Provided material →
Content starts
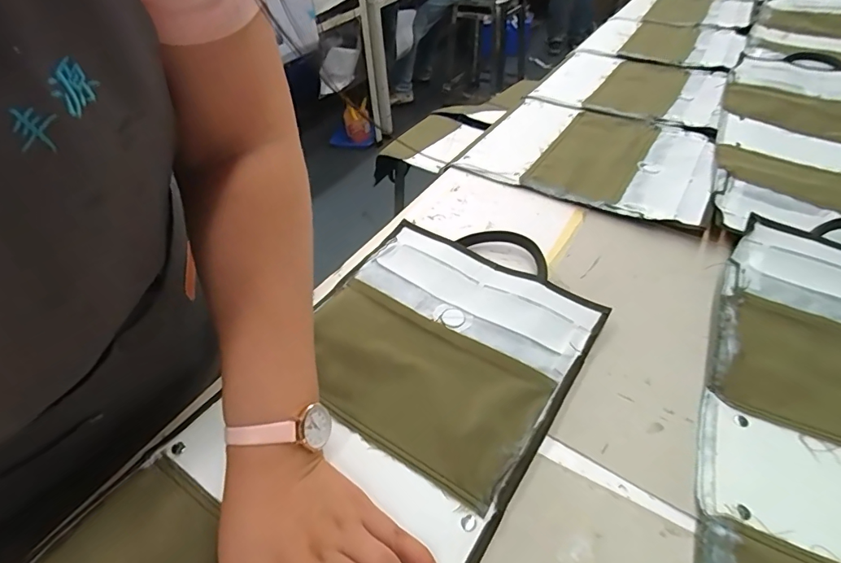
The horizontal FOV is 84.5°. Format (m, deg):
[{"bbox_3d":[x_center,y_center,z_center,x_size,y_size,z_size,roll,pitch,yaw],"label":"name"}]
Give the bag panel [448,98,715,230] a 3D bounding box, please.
[{"bbox_3d":[0.235,-0.181,0.637,0.299,0.019,0.254,23,50,23],"label":"bag panel"}]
Content ends
Directions → Pictures are not part of the copy. Please reproduce the material word for word.

Answer to this problem →
The horizontal FOV is 84.5°. Format (m, deg):
[{"bbox_3d":[x_center,y_center,z_center,x_size,y_size,z_size,roll,pitch,yaw],"label":"name"}]
Give the bag panel [448,98,715,230] a 3D bounding box, please.
[{"bbox_3d":[0.235,-0.181,0.637,0.299,0.019,0.254,23,50,23],"label":"bag panel"}]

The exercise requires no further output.